[EXERCISE INSTRUCTIONS]
Your copy should hold only the lines from the one with "μπάουντ και 4,2 ασσίστ ανά αγώνα, στα 8" to the one with "qui alternent avec", both included, each exactly as it stands below, with no pictures.
%%
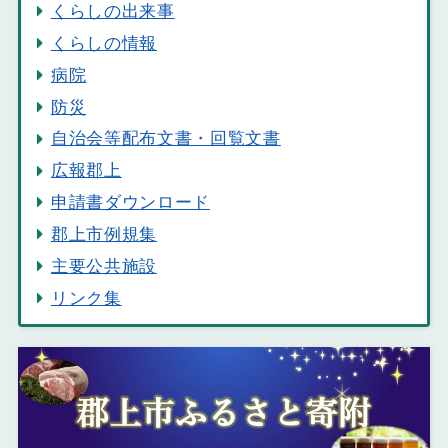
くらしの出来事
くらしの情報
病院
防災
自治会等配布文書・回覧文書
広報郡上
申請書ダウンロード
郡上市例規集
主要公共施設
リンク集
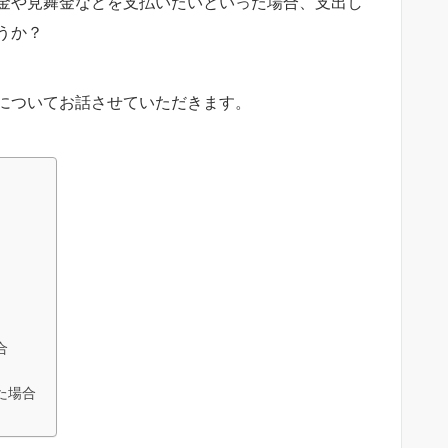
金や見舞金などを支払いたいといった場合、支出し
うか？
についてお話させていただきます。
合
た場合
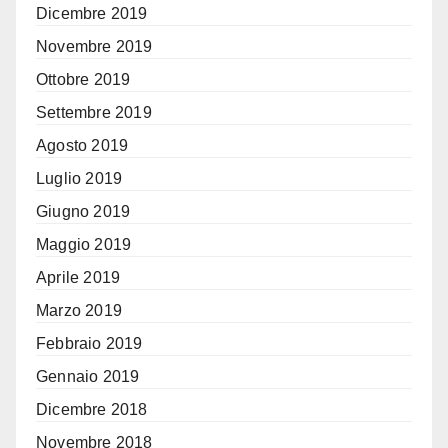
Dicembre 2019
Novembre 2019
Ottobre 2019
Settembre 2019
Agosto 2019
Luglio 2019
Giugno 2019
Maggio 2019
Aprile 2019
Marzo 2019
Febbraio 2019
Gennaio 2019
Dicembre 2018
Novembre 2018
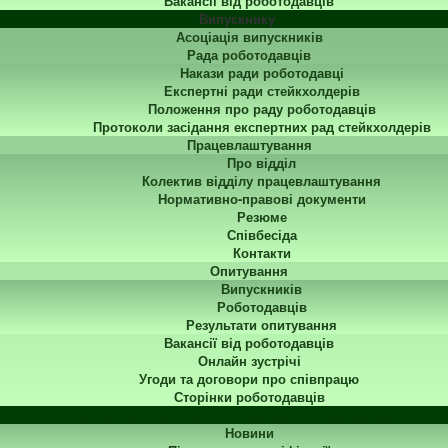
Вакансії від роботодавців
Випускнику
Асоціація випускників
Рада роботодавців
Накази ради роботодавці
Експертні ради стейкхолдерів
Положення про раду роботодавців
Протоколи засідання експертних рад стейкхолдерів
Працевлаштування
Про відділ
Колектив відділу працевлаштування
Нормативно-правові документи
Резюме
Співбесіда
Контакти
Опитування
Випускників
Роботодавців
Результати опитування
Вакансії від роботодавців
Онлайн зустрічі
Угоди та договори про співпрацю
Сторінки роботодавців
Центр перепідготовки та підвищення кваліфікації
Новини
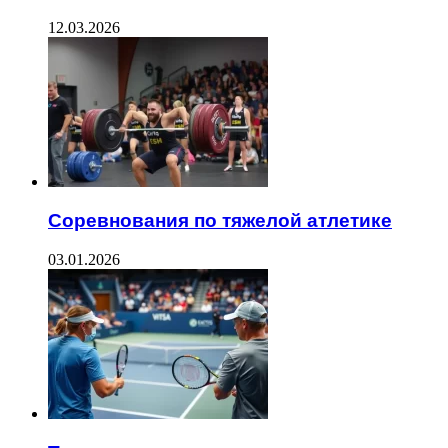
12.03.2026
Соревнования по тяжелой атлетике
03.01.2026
%%
%%
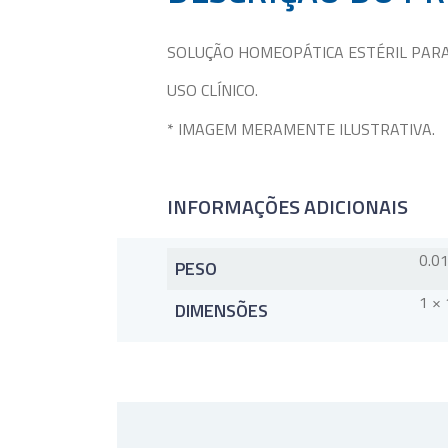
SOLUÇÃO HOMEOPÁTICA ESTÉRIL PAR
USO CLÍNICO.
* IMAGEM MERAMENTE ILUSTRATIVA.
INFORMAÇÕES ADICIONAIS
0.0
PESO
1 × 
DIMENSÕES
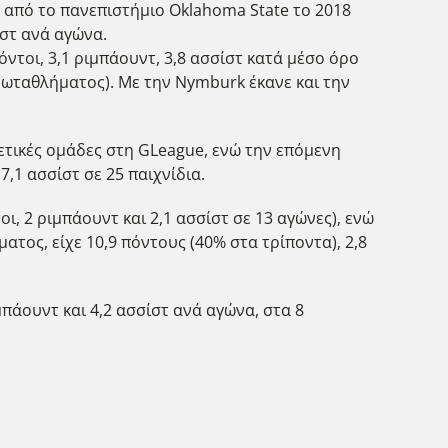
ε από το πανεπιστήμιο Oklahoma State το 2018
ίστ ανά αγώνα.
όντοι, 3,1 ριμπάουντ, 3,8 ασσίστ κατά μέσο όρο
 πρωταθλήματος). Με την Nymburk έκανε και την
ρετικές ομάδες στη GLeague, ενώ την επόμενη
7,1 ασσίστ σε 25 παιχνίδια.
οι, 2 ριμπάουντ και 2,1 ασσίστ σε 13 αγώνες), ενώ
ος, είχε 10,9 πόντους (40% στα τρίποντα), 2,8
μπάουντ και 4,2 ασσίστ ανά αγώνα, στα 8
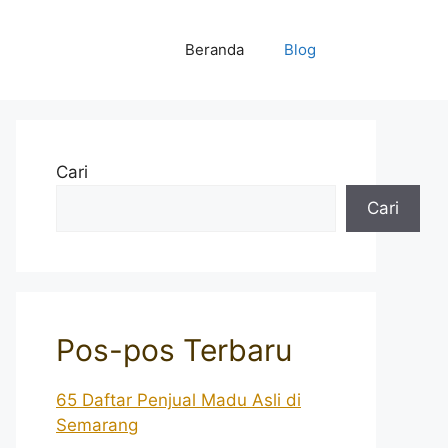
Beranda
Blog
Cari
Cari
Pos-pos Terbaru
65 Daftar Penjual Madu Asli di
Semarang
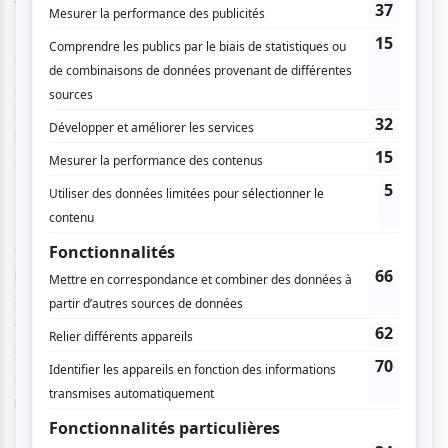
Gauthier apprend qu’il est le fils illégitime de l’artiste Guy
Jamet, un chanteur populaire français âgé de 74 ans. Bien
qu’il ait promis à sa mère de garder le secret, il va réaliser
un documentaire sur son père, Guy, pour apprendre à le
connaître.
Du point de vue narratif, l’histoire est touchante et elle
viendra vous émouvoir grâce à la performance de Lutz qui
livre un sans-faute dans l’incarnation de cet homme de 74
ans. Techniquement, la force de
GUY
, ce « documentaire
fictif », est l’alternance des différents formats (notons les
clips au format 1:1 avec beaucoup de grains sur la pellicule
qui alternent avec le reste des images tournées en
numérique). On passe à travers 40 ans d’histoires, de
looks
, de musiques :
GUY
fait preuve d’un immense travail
%%
%%
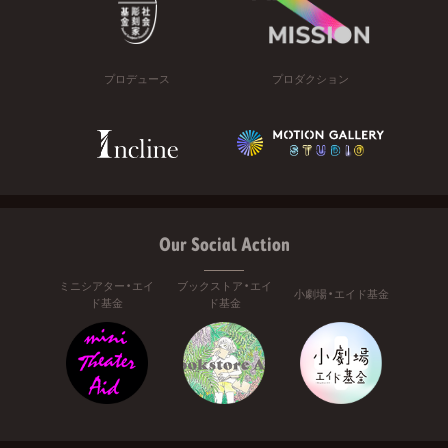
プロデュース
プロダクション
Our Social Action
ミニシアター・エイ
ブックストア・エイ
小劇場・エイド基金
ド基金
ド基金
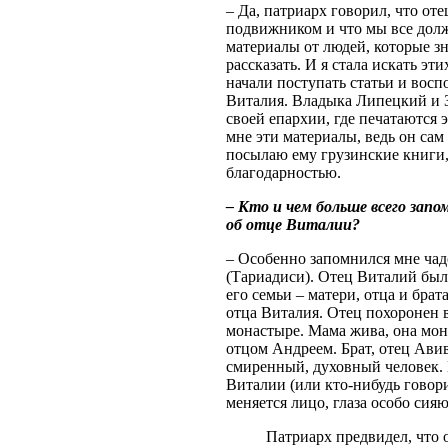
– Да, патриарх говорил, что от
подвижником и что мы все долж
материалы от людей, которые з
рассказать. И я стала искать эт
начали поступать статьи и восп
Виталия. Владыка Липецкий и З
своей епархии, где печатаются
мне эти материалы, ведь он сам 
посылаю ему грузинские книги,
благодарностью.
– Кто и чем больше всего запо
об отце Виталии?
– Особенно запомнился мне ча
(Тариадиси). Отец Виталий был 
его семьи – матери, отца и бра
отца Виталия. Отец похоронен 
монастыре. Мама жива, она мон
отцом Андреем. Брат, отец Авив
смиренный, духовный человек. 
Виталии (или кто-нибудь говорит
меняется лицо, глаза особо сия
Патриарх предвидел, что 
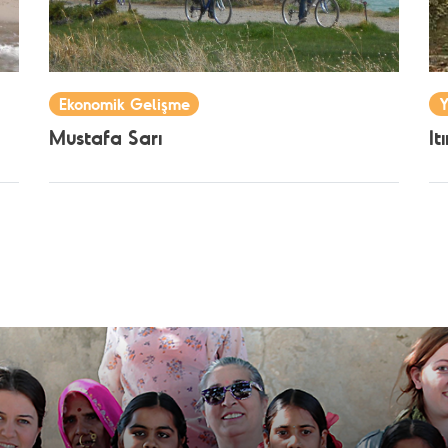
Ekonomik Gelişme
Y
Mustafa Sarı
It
%%
[EXERCISE OUTPUT]
μπάουντ και 4,2 ασσίστ ανά αγώνα, στα 8
Beranda
Blog
Cari
Cari
Pos-pos Terbaru
65 Daftar Penjual Madu Asli di
Semarang
Gauthier apprend qu’il est le fils illégitime de l’artiste Guy
Jamet, un chanteur populaire français âgé de 74 ans. Bien
qu’il ait promis à sa mère de garder le secret, il va réaliser
un documentaire sur son père, Guy, pour apprendre à le
connaître.
Du point de vue narratif, l’histoire est touchante et elle
viendra vous émouvoir grâce à la performance de Lutz qui
livre un sans-faute dans l’incarnation de cet homme de 74
ans. Techniquement, la force de
GUY
, ce « documentaire
fictif », est l’alternance des différents formats (notons les
clips au format 1:1 avec beaucoup de grains sur la pellicule
qui alternent avec le reste des images tournées en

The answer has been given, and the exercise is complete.